So many female entrepreneurs all over the world work hard and persevere to bring their business to success. Most of them would agree that challenges and frustrations were part of their journey. If you are feeling a bit low these days, be inspired by these women:
Roddick, the now-deceased founder of Body Shop, a successful chain of bath and cosmetic items, was known for championing a number of causes outside of business. Her motto was to run businesses ethically, while still making a profit. In an obituary piece, the New York Times described her as having “unconventional idealism and sometimes diva-like temperament.”
Born in Britain to parents from Italy, Roddick wasn’t the most likely candidate to be a successful entrepreneur, female or otherwise. For lack of a better word, she was very liberal and activist-minded for a business owner; her anti-establishment attitude often put her in precarious, or interesting, situations. For example, she joined protestors against the World Trade Organization in Seattle in 1999.

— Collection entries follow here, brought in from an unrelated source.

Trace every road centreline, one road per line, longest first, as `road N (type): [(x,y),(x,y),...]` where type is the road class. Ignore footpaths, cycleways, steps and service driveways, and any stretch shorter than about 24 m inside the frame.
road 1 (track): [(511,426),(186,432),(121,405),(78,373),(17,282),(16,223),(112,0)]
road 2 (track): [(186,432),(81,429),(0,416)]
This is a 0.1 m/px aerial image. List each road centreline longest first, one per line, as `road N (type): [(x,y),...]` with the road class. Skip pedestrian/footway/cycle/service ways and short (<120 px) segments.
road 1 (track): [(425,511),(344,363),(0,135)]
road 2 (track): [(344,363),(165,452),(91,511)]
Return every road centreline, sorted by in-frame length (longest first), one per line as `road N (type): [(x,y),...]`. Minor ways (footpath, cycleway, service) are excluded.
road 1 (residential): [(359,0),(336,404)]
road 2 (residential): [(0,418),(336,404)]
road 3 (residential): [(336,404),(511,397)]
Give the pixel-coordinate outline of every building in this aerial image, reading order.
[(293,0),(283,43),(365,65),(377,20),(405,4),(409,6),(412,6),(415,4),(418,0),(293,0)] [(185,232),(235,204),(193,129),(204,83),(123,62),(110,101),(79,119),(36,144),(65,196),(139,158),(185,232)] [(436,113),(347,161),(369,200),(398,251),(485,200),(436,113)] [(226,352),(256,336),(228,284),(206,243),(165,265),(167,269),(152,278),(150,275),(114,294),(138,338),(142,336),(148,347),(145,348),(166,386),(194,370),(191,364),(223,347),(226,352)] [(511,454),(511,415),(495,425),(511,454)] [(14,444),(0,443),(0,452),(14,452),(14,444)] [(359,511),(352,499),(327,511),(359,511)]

Huffington, now in her 60s, was born in Greece, and moved to England when she was 16. Her last name, Huffington, comes from her former marriage to Michael Huffington, a Republican politician. For a long time, Huffington aligned herself with the right, but she became affiliated with the left around the turn of the millennium.
Huffington is known for having created The Huffington Post. It was acquired by AOL in 2011 for $315 million; AOL made Huffington President and Editor-in-Chief of The Huffington Post Media Group, which included The Huffington Post and other sources of media.
Ms. Huffington made have had writing in her genes– her father was a journalist and her sister is a writer– but her success in building one of the preeminent online journalistic entities was anything but expected.
Hicks, co-founder of Angie’s List, started her business by knocking door-to-door, looking for customers and ratings of local contractors. At the time, all the effort in doing such didn’t seem to be paying off quite as she had hoped, but there was a panacea: the internet.
The internet would allow the business to spread and expand to new territories, while ultimately reaching more people. Hicks’ story shows that no one should ever give up. Today, Angie’s List makes over $245 million a year in revenue.
Born in 1883 in a hospice for the poor to unmarried parents, the iconic French fashion designer Coco Chanel overcame a number of obstacles. For example, her mother died when she was age 12, leading her to living in an orphanage. At 20, working as a seamstress, she began a business venture selling hats. It all took off from there.
Today, Chanel makes a profit of €1.3 billion a year, and employs 1,270 individuals.
Fields, founder of Mrs. Fields Cookies, dealt with a lot of rejection starting out. Her family and friends were of no help– she did manage to secure a loan, however, which meant everything. Her husband doubted her the whole way, but she didn’t let that deter her.
Today, Mrs. Fields has stores in nine countries, and grosses over $300 million from over 1000 locations.
Business funding, competition and right timing are important factors for a business to succeed. There are many banking institutions offering affordable business loan rates for additional capital if needed. Without competition, your customers cannot gauge your value and importance. When is the right timing? Now. You just need to start and believe.